I want to stop talking about this. Stop talking abouther.Mack and I have never fought over a girl. Our friendship rises above shit like that. But I want to keep Bear to myself a little longer for some reason.
“Oh.”
When he says nothing further, a sigh of relief escapes me. But maybe it’s too obvious or too sigh-like because he cocks his head, studying me, and I swear a drop of sweat rolls down my back.
“Is she hot?” He asks, and it takes everything inside me not to growl at his question.
“No.”
She’s gorgeous.
There’s a beat of silence, and then he asks, “Okay, well, is it cool if I crash here again tonight?”
“Of course, man,” I say, trying not to sound too eager about the subject change. “Just don’t come back too late,” I warn him.
On any other day, I wouldn’t care. We’re both adults, but our practice is at 6 a.m., and Mack isn’t exactly a morningperson. I don’t want to have to drag his groggy ass out of bed because he stayed out too late.

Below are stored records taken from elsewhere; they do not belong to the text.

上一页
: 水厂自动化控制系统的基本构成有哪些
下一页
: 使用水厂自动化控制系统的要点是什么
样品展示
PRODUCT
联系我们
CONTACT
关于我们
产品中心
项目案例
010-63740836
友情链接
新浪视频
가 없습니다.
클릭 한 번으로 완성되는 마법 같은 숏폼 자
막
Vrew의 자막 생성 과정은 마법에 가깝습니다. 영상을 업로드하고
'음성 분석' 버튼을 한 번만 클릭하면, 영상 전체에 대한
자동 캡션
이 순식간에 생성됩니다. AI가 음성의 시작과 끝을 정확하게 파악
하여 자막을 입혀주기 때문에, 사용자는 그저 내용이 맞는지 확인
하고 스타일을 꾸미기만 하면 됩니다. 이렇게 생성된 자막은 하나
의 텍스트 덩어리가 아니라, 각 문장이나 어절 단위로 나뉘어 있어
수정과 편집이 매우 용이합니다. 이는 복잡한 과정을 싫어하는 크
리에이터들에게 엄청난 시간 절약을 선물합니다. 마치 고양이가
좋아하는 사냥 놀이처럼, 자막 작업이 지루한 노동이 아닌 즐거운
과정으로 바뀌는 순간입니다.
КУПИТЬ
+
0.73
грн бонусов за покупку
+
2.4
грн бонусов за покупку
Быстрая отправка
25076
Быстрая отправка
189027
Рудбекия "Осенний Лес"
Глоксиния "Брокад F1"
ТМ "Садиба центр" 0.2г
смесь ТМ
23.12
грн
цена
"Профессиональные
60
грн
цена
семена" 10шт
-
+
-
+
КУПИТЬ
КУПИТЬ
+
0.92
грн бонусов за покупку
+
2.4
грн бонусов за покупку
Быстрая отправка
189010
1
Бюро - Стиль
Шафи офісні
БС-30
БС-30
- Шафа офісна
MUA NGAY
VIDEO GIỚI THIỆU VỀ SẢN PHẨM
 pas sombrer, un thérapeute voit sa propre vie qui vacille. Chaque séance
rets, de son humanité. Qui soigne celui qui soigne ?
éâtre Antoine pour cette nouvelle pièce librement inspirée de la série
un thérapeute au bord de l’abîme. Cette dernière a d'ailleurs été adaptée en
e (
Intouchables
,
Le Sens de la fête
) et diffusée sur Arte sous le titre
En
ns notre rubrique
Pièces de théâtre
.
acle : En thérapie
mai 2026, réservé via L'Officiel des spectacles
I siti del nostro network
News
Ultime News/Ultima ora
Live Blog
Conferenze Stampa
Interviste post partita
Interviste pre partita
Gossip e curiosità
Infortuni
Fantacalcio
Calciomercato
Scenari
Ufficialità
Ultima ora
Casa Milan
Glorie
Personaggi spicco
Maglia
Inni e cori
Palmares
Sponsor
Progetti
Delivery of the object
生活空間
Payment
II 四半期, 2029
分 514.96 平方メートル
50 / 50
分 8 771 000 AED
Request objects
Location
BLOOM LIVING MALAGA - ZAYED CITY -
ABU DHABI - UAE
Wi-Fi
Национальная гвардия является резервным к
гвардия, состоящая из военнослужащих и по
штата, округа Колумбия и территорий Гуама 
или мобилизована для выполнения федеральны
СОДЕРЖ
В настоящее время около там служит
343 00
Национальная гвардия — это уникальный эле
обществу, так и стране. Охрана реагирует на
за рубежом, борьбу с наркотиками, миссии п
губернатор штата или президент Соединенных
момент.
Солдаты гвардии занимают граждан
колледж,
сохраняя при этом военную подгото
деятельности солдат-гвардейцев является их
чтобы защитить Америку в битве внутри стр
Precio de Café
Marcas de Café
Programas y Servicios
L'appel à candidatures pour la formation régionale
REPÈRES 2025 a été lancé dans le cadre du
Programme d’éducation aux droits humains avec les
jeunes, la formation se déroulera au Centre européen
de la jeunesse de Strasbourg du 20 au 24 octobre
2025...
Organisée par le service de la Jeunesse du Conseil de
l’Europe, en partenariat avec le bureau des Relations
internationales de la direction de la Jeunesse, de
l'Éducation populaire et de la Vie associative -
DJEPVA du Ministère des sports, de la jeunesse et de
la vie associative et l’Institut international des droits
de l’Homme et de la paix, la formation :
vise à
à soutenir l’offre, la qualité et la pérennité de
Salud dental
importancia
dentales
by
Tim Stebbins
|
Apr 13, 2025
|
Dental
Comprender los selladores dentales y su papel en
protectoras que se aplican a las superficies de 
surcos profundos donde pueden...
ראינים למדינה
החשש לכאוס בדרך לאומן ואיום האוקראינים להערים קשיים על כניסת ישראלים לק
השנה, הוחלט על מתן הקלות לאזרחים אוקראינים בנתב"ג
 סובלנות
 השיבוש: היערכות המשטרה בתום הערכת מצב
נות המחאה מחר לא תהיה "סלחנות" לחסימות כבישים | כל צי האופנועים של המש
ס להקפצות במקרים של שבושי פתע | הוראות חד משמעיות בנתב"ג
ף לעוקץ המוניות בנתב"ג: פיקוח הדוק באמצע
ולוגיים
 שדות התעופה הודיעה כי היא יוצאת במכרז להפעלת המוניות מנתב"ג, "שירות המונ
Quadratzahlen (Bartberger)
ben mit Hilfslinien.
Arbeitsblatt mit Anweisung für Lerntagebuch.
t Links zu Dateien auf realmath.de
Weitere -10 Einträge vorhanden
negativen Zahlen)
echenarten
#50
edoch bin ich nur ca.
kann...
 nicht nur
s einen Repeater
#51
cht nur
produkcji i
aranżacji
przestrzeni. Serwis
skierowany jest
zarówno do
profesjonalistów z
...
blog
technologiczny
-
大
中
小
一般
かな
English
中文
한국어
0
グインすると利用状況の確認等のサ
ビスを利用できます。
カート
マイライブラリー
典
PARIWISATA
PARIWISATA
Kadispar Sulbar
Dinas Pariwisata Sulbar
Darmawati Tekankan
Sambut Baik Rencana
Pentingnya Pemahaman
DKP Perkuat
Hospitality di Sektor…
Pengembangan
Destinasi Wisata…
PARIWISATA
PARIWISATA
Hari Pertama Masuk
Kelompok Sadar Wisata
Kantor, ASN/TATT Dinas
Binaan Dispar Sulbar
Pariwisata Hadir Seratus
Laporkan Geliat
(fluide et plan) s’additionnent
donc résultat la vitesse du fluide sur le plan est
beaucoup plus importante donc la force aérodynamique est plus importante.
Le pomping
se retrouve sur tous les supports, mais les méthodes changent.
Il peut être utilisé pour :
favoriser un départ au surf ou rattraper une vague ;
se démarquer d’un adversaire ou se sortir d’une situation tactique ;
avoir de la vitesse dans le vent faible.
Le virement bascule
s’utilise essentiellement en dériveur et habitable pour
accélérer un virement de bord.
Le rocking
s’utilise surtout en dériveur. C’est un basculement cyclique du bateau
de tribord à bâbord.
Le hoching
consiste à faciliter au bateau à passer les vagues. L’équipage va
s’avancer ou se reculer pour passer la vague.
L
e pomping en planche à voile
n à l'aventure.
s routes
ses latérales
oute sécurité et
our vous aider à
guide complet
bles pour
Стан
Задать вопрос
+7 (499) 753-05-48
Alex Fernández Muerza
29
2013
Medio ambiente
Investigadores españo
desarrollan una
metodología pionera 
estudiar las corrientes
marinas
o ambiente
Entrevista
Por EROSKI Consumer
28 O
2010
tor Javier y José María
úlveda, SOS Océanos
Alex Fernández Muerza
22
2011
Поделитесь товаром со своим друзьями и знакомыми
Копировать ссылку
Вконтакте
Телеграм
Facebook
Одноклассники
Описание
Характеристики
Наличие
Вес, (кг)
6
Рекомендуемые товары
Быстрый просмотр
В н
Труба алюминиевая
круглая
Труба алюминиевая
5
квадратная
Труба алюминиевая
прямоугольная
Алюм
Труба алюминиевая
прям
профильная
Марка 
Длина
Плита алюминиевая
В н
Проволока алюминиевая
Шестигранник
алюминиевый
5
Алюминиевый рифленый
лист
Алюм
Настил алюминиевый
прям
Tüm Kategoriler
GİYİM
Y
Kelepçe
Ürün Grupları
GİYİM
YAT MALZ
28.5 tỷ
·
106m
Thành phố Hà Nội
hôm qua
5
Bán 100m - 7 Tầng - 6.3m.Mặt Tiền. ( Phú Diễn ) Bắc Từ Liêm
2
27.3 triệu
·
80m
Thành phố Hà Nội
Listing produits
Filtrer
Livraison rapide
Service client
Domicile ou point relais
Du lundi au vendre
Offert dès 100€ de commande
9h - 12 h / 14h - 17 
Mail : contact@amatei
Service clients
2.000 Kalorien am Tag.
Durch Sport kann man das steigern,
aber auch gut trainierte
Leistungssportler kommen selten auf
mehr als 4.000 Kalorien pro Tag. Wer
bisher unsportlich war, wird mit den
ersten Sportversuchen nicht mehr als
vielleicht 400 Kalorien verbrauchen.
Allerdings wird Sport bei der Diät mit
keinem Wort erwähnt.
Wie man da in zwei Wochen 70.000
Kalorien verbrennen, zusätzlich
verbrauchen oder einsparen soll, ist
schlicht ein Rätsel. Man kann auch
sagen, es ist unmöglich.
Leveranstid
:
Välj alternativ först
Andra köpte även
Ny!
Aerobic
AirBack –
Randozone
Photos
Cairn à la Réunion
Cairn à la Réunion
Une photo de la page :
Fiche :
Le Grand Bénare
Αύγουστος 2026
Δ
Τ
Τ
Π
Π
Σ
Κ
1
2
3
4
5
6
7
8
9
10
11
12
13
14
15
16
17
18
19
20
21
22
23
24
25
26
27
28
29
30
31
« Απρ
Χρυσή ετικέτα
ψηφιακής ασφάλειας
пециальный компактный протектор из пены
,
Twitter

“Yes, Dad,” he says with a mock salute, and I roll my eyes. “I’ll see you later.”
With that, he’s out the door, and I can finally breathe a little easier. Resting my head back on the couch, I stare at the ceiling. Of course, my thoughts immediately drift to Bear.
I’m man enough to admit I messed up. I know I need to fix this—apologize for how I acted. Beg for her forgiveness if that’s what it takes.
What if she hates me?
I bite back a groan. The thought alone makes my stomach churn.
I don't know how long I stay on the couch, but eventually, I stop searching the popcorn ceiling for answers when my hunger outweighs my need for them.
5 | LEVI
It’s way too early when the ear-piercing sound of my alarm slices through my brain. I don’t rush to turn it off. For once, the obnoxious noise is a welcome distraction—finally, something strong enough to cut through the relentless loop of thoughts running on repeat for hours.
I’ve barely slept, unable to quiet my mind long enough to drift off. I spent half the night overanalyzing every little detail of yesterday’s interaction with Bear.
God, I wish I could go back in time and punch myself in the face—maybe that would’ve knocked some sense into me. While simultaneously wanting to relive every moment with her again.
Rubbing at my eyes, I let out a frustrated groan. Why the hell couldn’t I have stuck to the damn plan?
Realizing my phone’s incessant ringing is only adding to the mess in my mind, I sit up and turn the damn thing off. I push the covers aside, stand up, and stretch my neck from side to side, trying to relieve some tension.
I'm overthinking everything because I feel guilty about how I treated her. I need to man up and tell her I’m sorry. I should have found a way to do it already.
Annoyed at myself, I throw on some sweatpants and a hoodie before slipping into my Nike Blazers. Trudging to the bathroom, I quickly brush my teeth and splash water on my face. Once I’m done, I head back to my room to grab my practice bag.
In the kitchen, I find Mack scooping a heaping pile of powder into two glasses.
“You’re up early,” I mumble, my voice gruff.
I vaguely remember hearing him come in last night, but I was too caught up in my head to leave the room.
“Couldn’t sleep,” he says, absentmindedly twisting the lid back onto the pre-workout container.
I fill our glasses with water, and once the powder fully dissolves, we lift them in a silent toast and down the tart-tasting liquid.
“God, that better kick in quickly,” Mack shudders, wiping the back of his hand across his mouth.
“Mm-hmm,” I murmur, swallowing the last bit down.